Yeang C H, Ramaswamy S, Tamayo P, Mukherjee S, Rifkin R M, Angelo M, Reich M, Lander E, Mesirov J, Golub T
Center for Genome Research, MIT Whitehead Institute, One Kendall Square, Cambridge, MA 02139, USA.
Bioinformatics. 2001;17 Suppl 1:S316-22. doi: 10.1093/bioinformatics/17.suppl_1.s316.
Using gene expression data to classify tumor types is a very promising tool in cancer diagnosis. Previous works show several pairs of tumor types can be successfully distinguished by their gene expression patterns (Golub et al. 1999, Ben-Dor et al. 2000, Alizadeh et al. 2000). However, the simultaneous classification across a heterogeneous set of tumor types has not been well studied yet. We obtained 190 samples from 14 tumor classes and generated a combined expression dataset containing 16063 genes for each of those samples. We performed multi-class classification by combining the outputs of binary classifiers. Three binary classifiers (k-nearest neighbors, weighted voting, and support vector machines) were applied in conjunction with three combination scenarios (one-vs-all, all-pairs, hierarchical partitioning). We achieved the best cross validation error rate of 18.75% and the best test error rate of 21.74% by using the one-vs-all support vector machine algorithm. The results demonstrate the feasibility of performing clinically useful classification from samples of multiple tumor types.

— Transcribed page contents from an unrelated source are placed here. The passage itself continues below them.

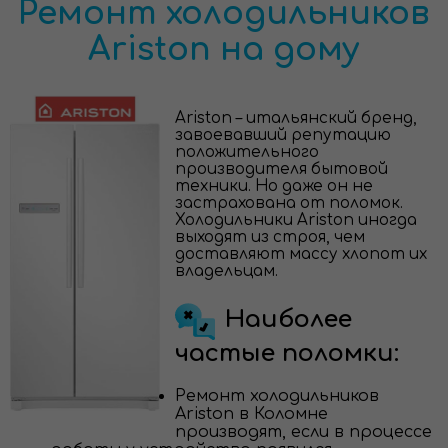
Ремонт холодильников
Ariston на дому
Ariston – итальянский бренд,
завоевавший репутацию
положительного
производителя бытовой
техники. Но даже он не
застрахована от поломок.
Холодильники Ariston иногда
выходят из строя, чем
доставляют массу хлопот их
владельцам.
Наиболее
частые поломки:
Ремонт холодильников
Ariston в Коломне
производят, если в процессе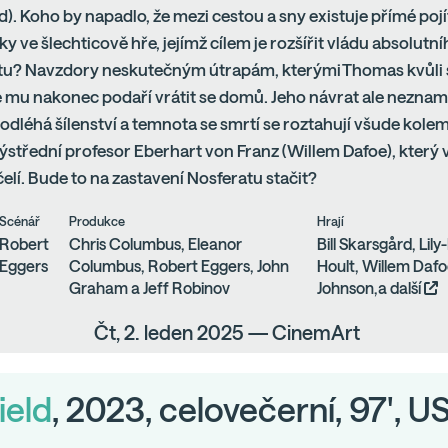
). Koho by napadlo, že mezi cestou a sny existuje přímé pojí
áky ve šlechticově hře, jejímž cílem je rozšířit vládu absolutn
tu? Navzdory neskutečným útrapám, kterými Thomas kvůli 
e mu nakonec podaří vrátit se domů. Jeho návrat ale nezname
dléhá šílenství a temnota se smrtí se roztahují všude kole
 výstřední profesor Eberhart von Franz (Willem Dafoe), který
 čelí. Bude to na zastavení Nosferatu stačit?
Scénář
Produkce
Hrají
Robert
Chris Columbus, Eleanor
Bill Skarsgård, Lil
Eggers
Columbus, Robert Eggers, John
Hoult, Willem Dafo
Graham a Jeff Robinov
Johnson,a další
Čt, 2. leden 2025 — CinemArt
ield
, 2023, celovečerní, 97', U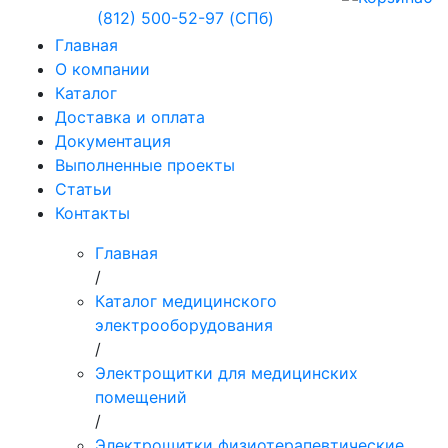
(812) 500-52-97 (СПб)
Главная
О компании
Каталог
Доставка и оплата
Документация
Выполненные проекты
Статьи
Контакты
Главная
/
Каталог медицинского
электрооборудования
/
Электрощитки для медицинских
помещений
/
Электрощитки физиотерапевтические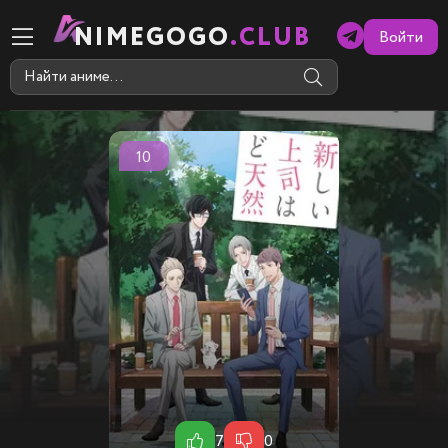
NIMEGOGO
.CLUB
Войти
10
7
0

利用基因表达数据对肿瘤类型进行分类是癌症诊断中一项非常有前景的工具。先前的研究表明,几对肿瘤类型可以通过其基因表达模式成功区分(Golub等人,1999年;Ben-Dor等人,2000年;Alizadeh等人,2000年)。然而,跨异类肿瘤类型集的同时分类尚未得到充分研究。我们从14种肿瘤类别中获取了190个样本,并为每个样本生成了一个包含16063个基因的组合表达数据集。我们通过组合二元分类器的输出进行多类别分类。三种二元分类器(k近邻、加权投票和支持向量机)与三种组合方案(一对多、所有对、层次划分)结合使用。通过使用一对多支持向量机算法,我们实现了18.75%的最佳交叉验证错误率和21.74%的最佳测试错误率。结果证明了从多种肿瘤类型的样本中进行临床有用分类的可行性。